--- Data to process ---
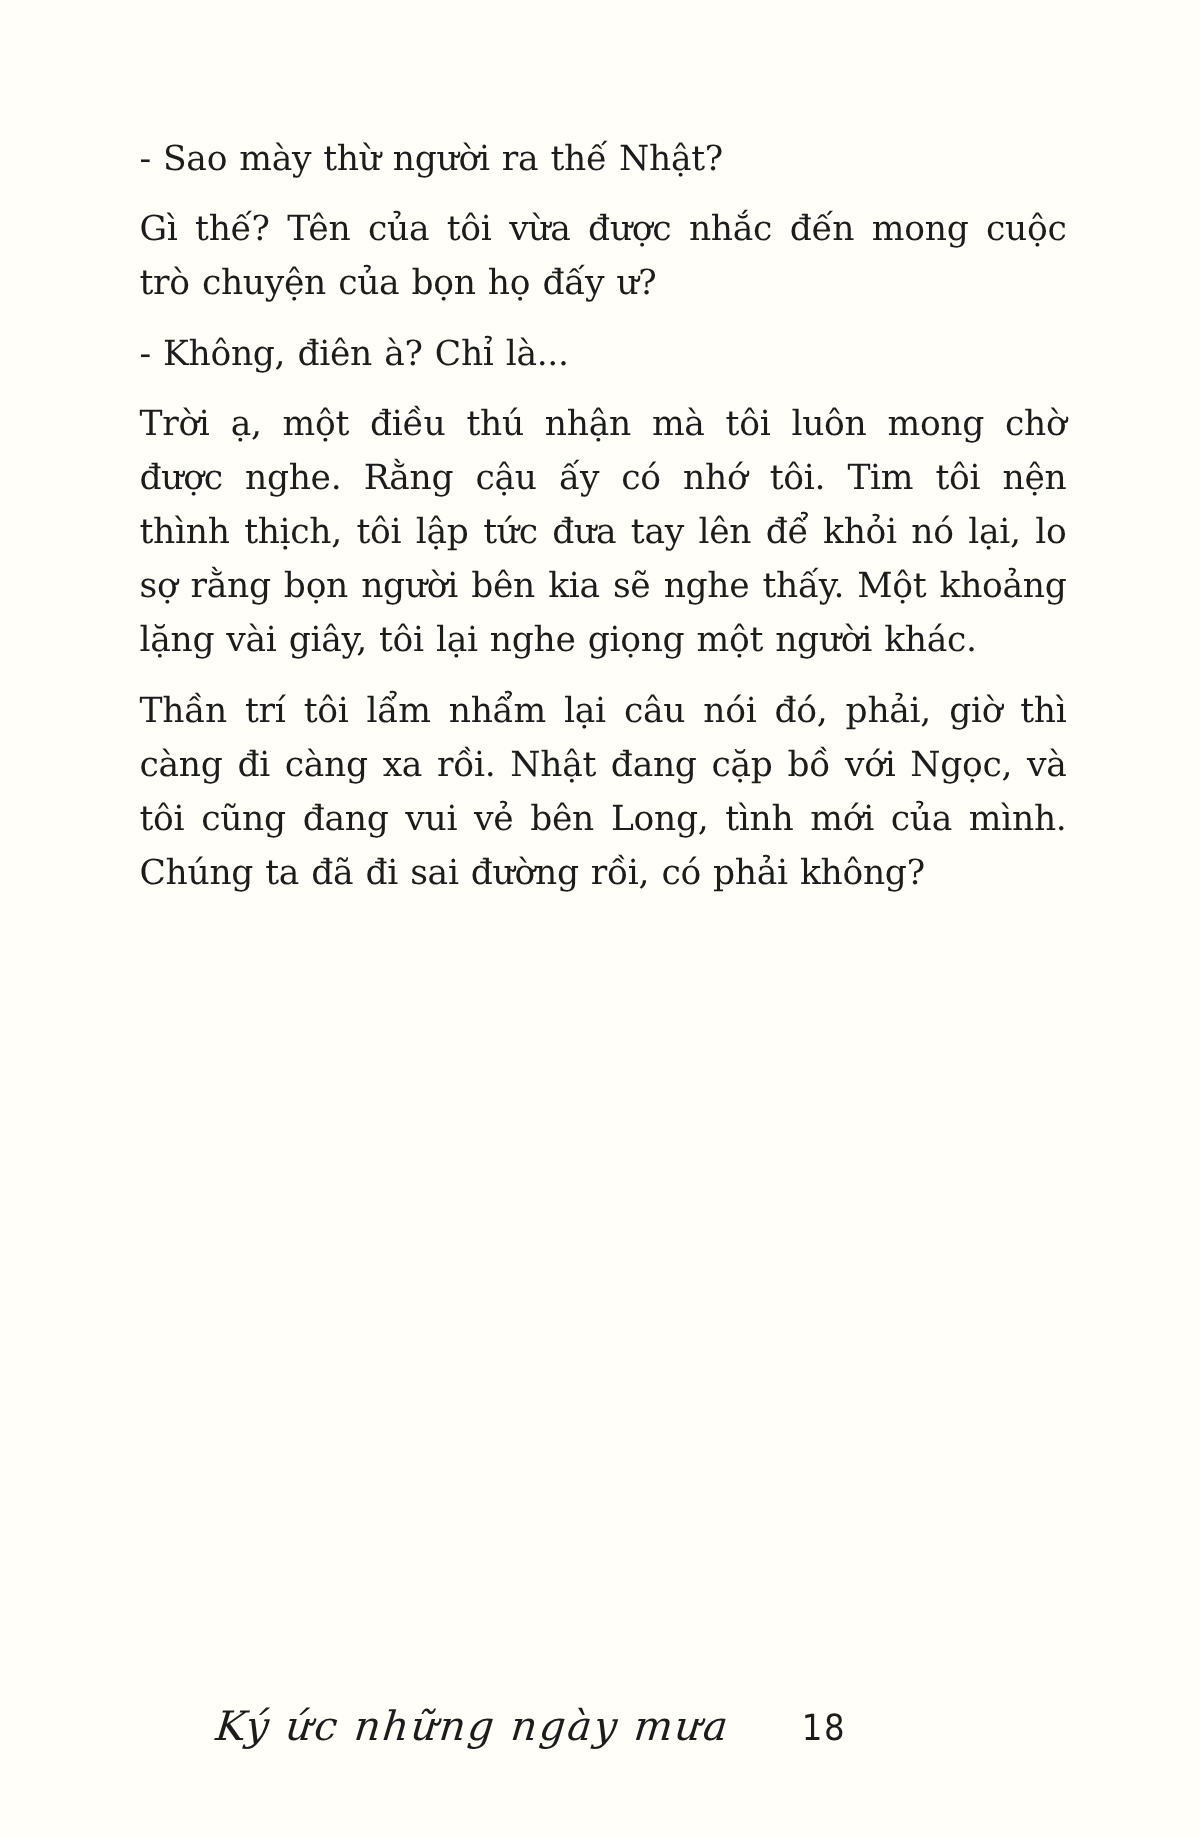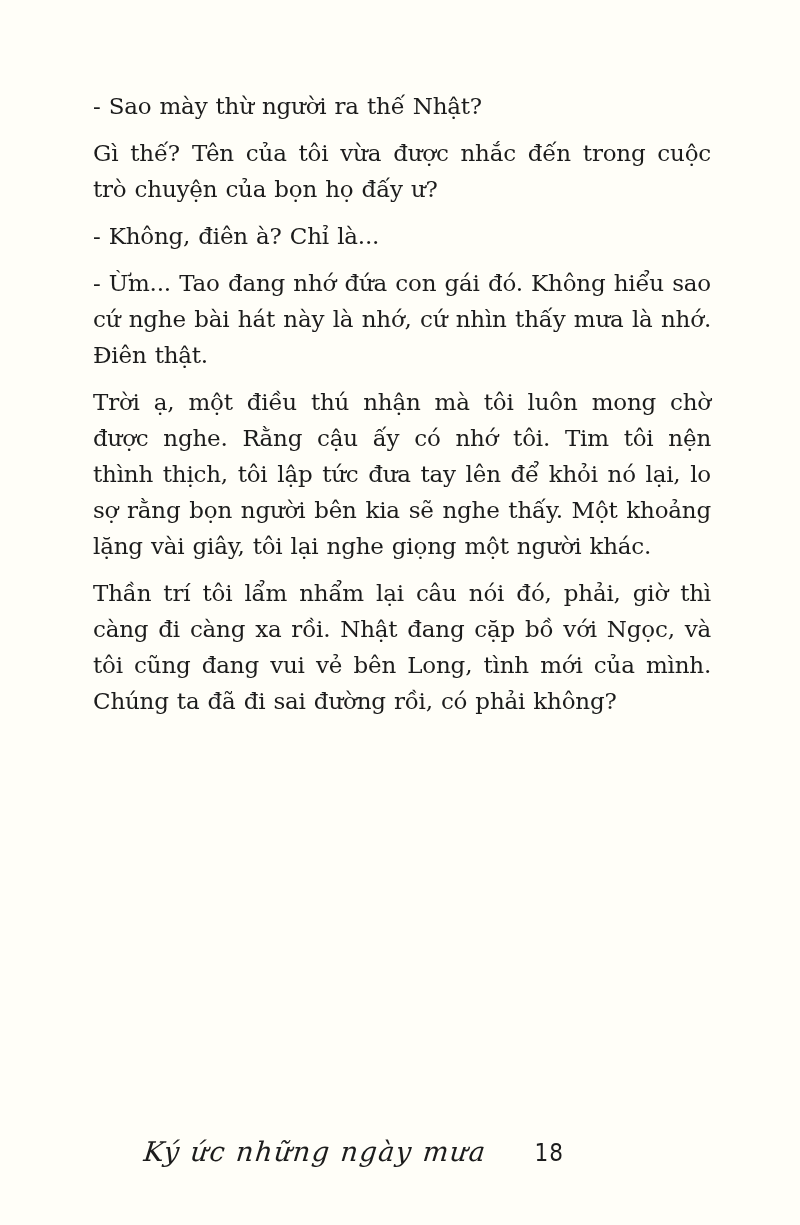--- a/index.html
+++ b/index.html
@@ -62,23 +62,22 @@
     letter-spacing: 1px;
   }
 </style>
 </head>
 <body>
 
 <div class="book-page">
 
   <div class="text-block">
     <p class="para">- Sao mày thừ người ra thế Nhật?</p>
-    <p class="para">Gì thế? Tên của tôi vừa được nhắc đến trong cuộc trò chuyện của bọn họ đấy ư?</p>
+    <p class="para">Gì thế? Tên của tôi vừa được nhắc đến mong cuộc trò chuyện của bọn họ đấy ư?</p>
     <p class="para">- Không, điên à? Chỉ là...</p>
-    <p class="para">- Ừm... Tao đang nhớ đứa con gái đó. Không hiểu sao cứ nghe bài hát này là nhớ, cứ nhìn thấy mưa là nhớ. Điên thật.</p>
     <p class="para">Trời ạ, một điều thú nhận mà tôi luôn mong chờ được nghe. Rằng cậu ấy có nhớ tôi. Tim tôi nện thình thịch, tôi lập tức đưa tay lên để khỏi nó lại, lo sợ rằng bọn người bên kia sẽ nghe thấy. Một khoảng lặng vài giây, tôi lại nghe giọng một người khác.</p>
     <p class="para">Thần trí tôi lẩm nhẩm lại câu nói đó, phải, giờ thì càng đi càng xa rồi. Nhật đang cặp bồ với Ngọc, và tôi cũng đang vui vẻ bên Long, tình mới của mình. Chúng ta đã đi sai đường rồi, có phải không?</p>
   </div>
 
   <div class="footer">
     <span class="running-title">Ký ức những ngày mưa</span>
     <span class="page-number">18</span>
   </div>
 
 </div>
---
• [Your assignment]:
Please go through the entries and show every line with the word "nghe".

• [Solution]:
-    <p class="para">- Ừm... Tao đang nhớ đứa con gái đó. Không hiểu sao cứ nghe bài hát này là nhớ, cứ nhìn thấy mưa là nhớ. Điên thật.</p>
     <p class="para">Trời ạ, một điều thú nhận mà tôi luôn mong chờ được nghe. Rằng cậu ấy có nhớ tôi. Tim tôi nện thình thịch, tôi lập tức đưa tay lên để khỏi nó lại, lo sợ rằng bọn người bên kia sẽ nghe thấy. Một khoảng lặng vài giây, tôi lại nghe giọng một người khác.</p>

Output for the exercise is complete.